→ **Required action**:
Reproduce the text read from every one of the entries below line for line, without any change, and omit the pictures.

→ **Records**:

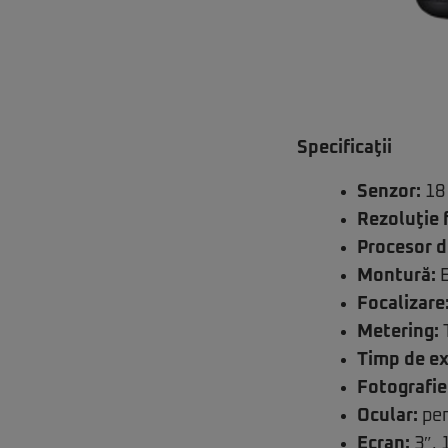
Specificaţii
Senzor:
18 
Rezoluţie 
Procesor d
Montură:
E
Focalizare
Metering:
T
Timp de e
Fotografier
Ocular:
pen
Ecran:
3″, 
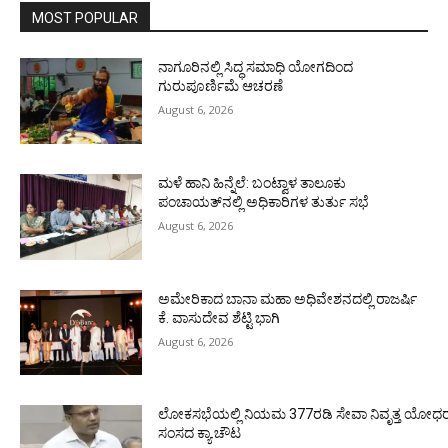
MOST POPULAR
ನಾಗೂರಿನಲ್ಲಿ ಸಿದ್ಧ ಸಮಾಧಿ ಯೋಗದಿಂದ
ಗುರುಪೂರ್ಣಿಮೆ ಆಚರಣೆ
August 6, 2026
ಮಳೆ ಹಾನಿ ಹಿನ್ನೆಲೆ: ಬಂಟ್ವಾಳ ತಾಲೂಕು
ಪಂಚಾಯತ್‌ನಲ್ಲಿ ಅಧಿಕಾರಿಗಳ ತುರ್ತು ಸಭೆ
August 6, 2026
ಅಮೇರಿಕಾದ ಬಾನಾ ಮಹಾ ಅಧಿವೇಶನದಲ್ಲಿ ರಾಜರ್ಷಿ
ಕೆ. ವಾಸುದೇವ ಶೆಟ್ಟಿ ಭಾಗಿ
August 6, 2026
ಲೋಕಸಭೆಯಲ್ಲಿ ನಿಯಮ 377ರಡಿ ಸೇವಾ ನಿವೃತ್ತ ಯೋಧರ ಪ
ಸಂಸದ ಕ್ಯಾ.ಚೌಟ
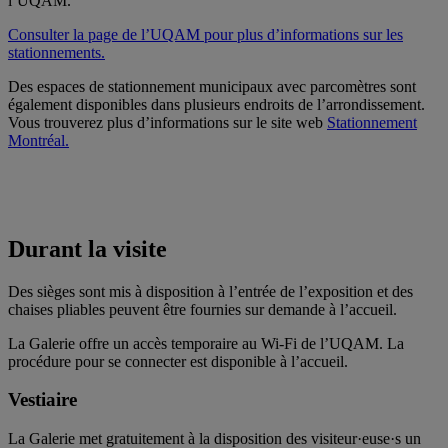
l’UQAM.
Consulter la page de l’UQAM pour plus d’informations sur les
stationnements.
Des espaces de stationnement municipaux avec parcomètres sont
également disponibles dans plusieurs endroits de l’arrondissement.
Vous trouverez plus d’informations sur le site web
Stationnement
Montréal.
Durant la visite
Des sièges sont mis à disposition à l’entrée de l’exposition et des
chaises pliables peuvent être fournies sur demande à l’accueil.
La Galerie offre un accès temporaire au Wi-Fi de l’UQAM. La
procédure pour se connecter est disponible à l’accueil.
Vestiaire
La Galerie met gratuitement à la disposition des visiteur·euse·s un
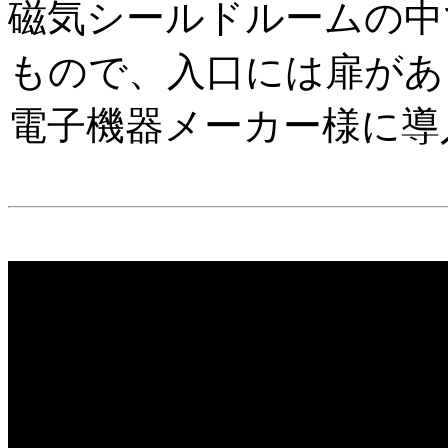
磁気シールドルームの中
もので、入口には扉があ
電子機器メーカー様に導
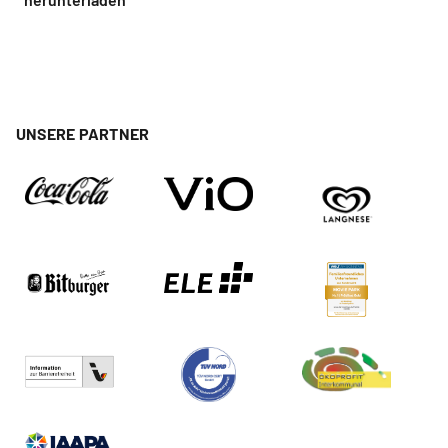
UNSERE PARTNER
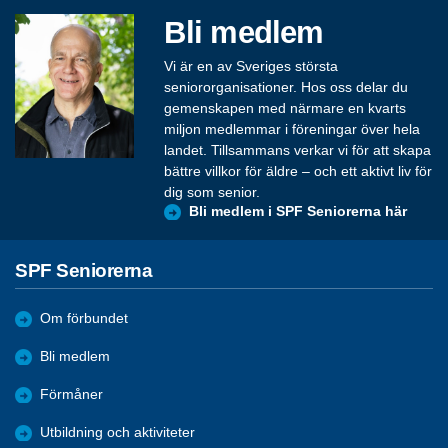
Bli medlem
Vi är en av Sveriges största
seniororganisationer. Hos oss delar du
gemenskapen med närmare en kvarts
miljon medlemmar i föreningar över hela
landet. Tillsammans verkar vi för att skapa
bättre villkor för äldre – och ett aktivt liv för
dig som senior.
Bli medlem i SPF Seniorerna här
SPF Seniorerna
Om förbundet
Bli medlem
Förmåner
Utbildning och aktiviteter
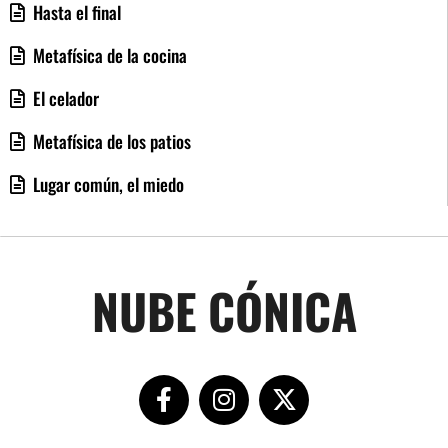
Hasta el final
Metafísica de la cocina
El celador
Metafísica de los patios
Lugar común, el miedo
NUBE CÓNICA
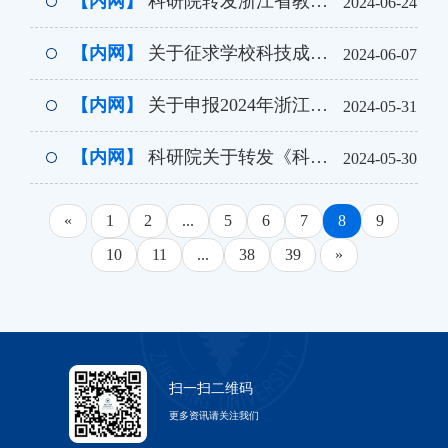
【内网】
科研院转发浙江省教育厅办公室关于2024年省教育厅一般科研项目立项和结题的通知
2024-06-24
【内网】
关于征求学校科技成果转化工作相关意见的通知
2024-06-07
【内网】
关于申报2024年浙江大学科研成果转化工作研究课题的通知
2024-05-31
【内网】
科研院关于转发《科技部关于发布国家重点研发计划“政府间国际科技创新合作”重点专项2024年度第三批项目申报指南的通知》
2024-05-30
«
1
2
...
5
6
7
8
9
10
11
...
38
39
»
扫一扫二维码
更多资讯请关注我们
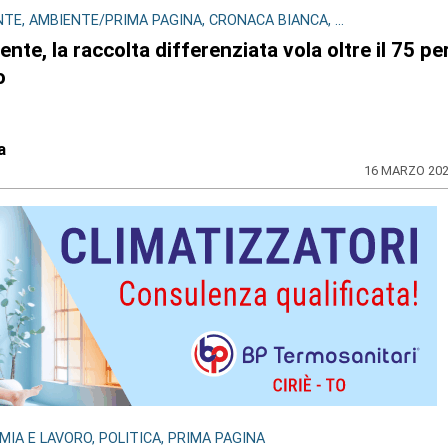
TE, AMBIENTE/PRIMA PAGINA, CRONACA BIANCA, ...
nte, la raccolta differenziata vola oltre il 75 pe
o
a
16 MARZO 20
IA E LAVORO, POLITICA, PRIMA PAGINA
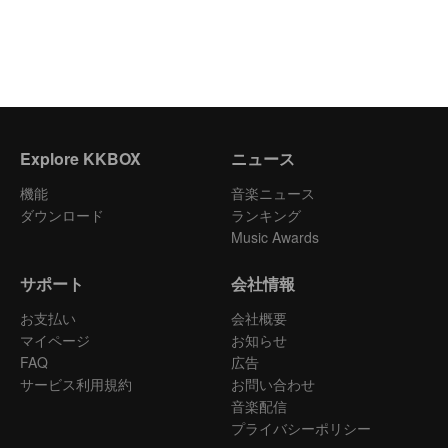
Explore KKBOX
ニュース
機能
音楽ニュース
ダウンロード
ランキング
Music Awards
サポート
会社情報
お支払い
会社概要
マイページ
お知らせ
FAQ
広告
サービス利用規約
お問い合わせ
音楽配信
プライバシーポリシー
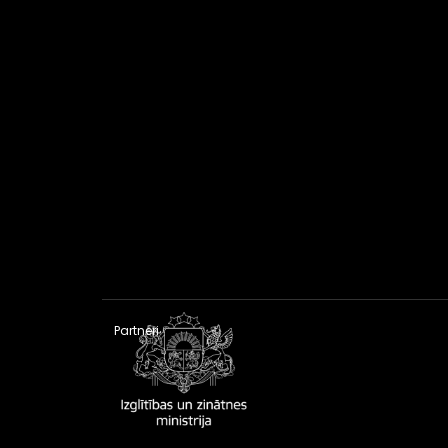
Partneri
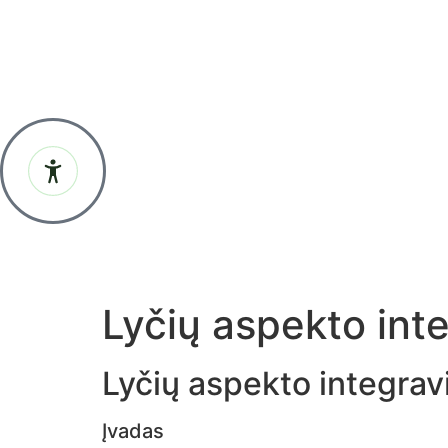
Lyčių aspekto int
Lyčių aspekto integrav
Įvadas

→ **Exercise solution**:
Specificaţii
Senzor:
18 
Rezoluţie 
Procesor d
Montură:
E
Focalizare
Metering:
T
Timp de e
Fotografier
Ocular:
pen
Ecran:
3″, 
MOST POPULAR
ನಾಗೂರಿನಲ್ಲಿ ಸಿದ್ಧ ಸಮಾಧಿ ಯೋಗದಿಂದ
ಗುರುಪೂರ್ಣಿಮೆ ಆಚರಣೆ
August 6, 2026
ಮಳೆ ಹಾನಿ ಹಿನ್ನೆಲೆ: ಬಂಟ್ವಾಳ ತಾಲೂಕು
ಪಂಚಾಯತ್‌ನಲ್ಲಿ ಅಧಿಕಾರಿಗಳ ತುರ್ತು ಸಭೆ
August 6, 2026
ಅಮೇರಿಕಾದ ಬಾನಾ ಮಹಾ ಅಧಿವೇಶನದಲ್ಲಿ ರಾಜರ್ಷಿ
ಕೆ. ವಾಸುದೇವ ಶೆಟ್ಟಿ ಭಾಗಿ
August 6, 2026
ಲೋಕಸಭೆಯಲ್ಲಿ ನಿಯಮ 377ರಡಿ ಸೇವಾ ನಿವೃತ್ತ ಯೋಧರ ಪ
ಸಂಸದ ಕ್ಯಾ.ಚೌಟ
l’UQAM.
Consulter la page de l’UQAM pour plus d’informations sur les
stationnements.
Des espaces de stationnement municipaux avec parcomètres sont
également disponibles dans plusieurs endroits de l’arrondissement.
Vous trouverez plus d’informations sur le site web
Stationnement
Montréal.
Durant la visite
Des sièges sont mis à disposition à l’entrée de l’exposition et des
chaises pliables peuvent être fournies sur demande à l’accueil.
La Galerie offre un accès temporaire au Wi-Fi de l’UQAM. La
procédure pour se connecter est disponible à l’accueil.
Vestiaire
La Galerie met gratuitement à la disposition des visiteur·euse·s un
磁気シールドルームの中
もので、入口には扉があ
電子機器メーカー様に導
UNSERE PARTNER
Bli medlem
Vi är en av Sveriges största
seniororganisationer. Hos oss delar du
gemenskapen med närmare en kvarts
miljon medlemmar i föreningar över hela
landet. Tillsammans verkar vi för att skapa
bättre villkor för äldre – och ett aktivt liv för
dig som senior.
Bli medlem i SPF Seniorerna här
SPF Seniorerna
Om förbundet
Bli medlem
Förmåner
Utbildning och aktiviteter
Hasta el final
Metafísica de la cocina
El celador
Metafísica de los patios
Lugar común, el miedo
NUBE CÓNICA
【内网】
科研院转发浙江省教育厅办公室关于2024年省教育厅一般科研项目立项和结题的通知
2024-06-24
【内网】
关于征求学校科技成果转化工作相关意见的通知
2024-06-07
【内网】
关于申报2024年浙江大学科研成果转化工作研究课题的通知
2024-05-31
【内网】
科研院关于转发《科技部关于发布国家重点研发计划“政府间国际科技创新合作”重点专项2024年度第三批项目申报指南的通知》
2024-05-30
«
1
2
...
5
6
7
8
9
10
11
...
38
39
»
扫一扫二维码
更多资讯请关注我们
TE, AMBIENTE/PRIMA PAGINA, CRONACA BIANCA, ...
nte, la raccolta differenziata vola oltre il 75 pe
o
a
16 MARZO 20
IA E LAVORO, POLITICA, PRIMA PAGINA
Explore KKBOX
ニュース
機能
音楽ニュース
ダウンロード
ランキング
Music Awards
サポート
会社情報
お支払い
会社概要
マイページ
お知らせ
FAQ
広告
サービス利用規約
お問い合わせ
音楽配信
プライバシーポリシー
Partneri
Lyčių aspekto int
Lyčių aspekto integrav
Įvadas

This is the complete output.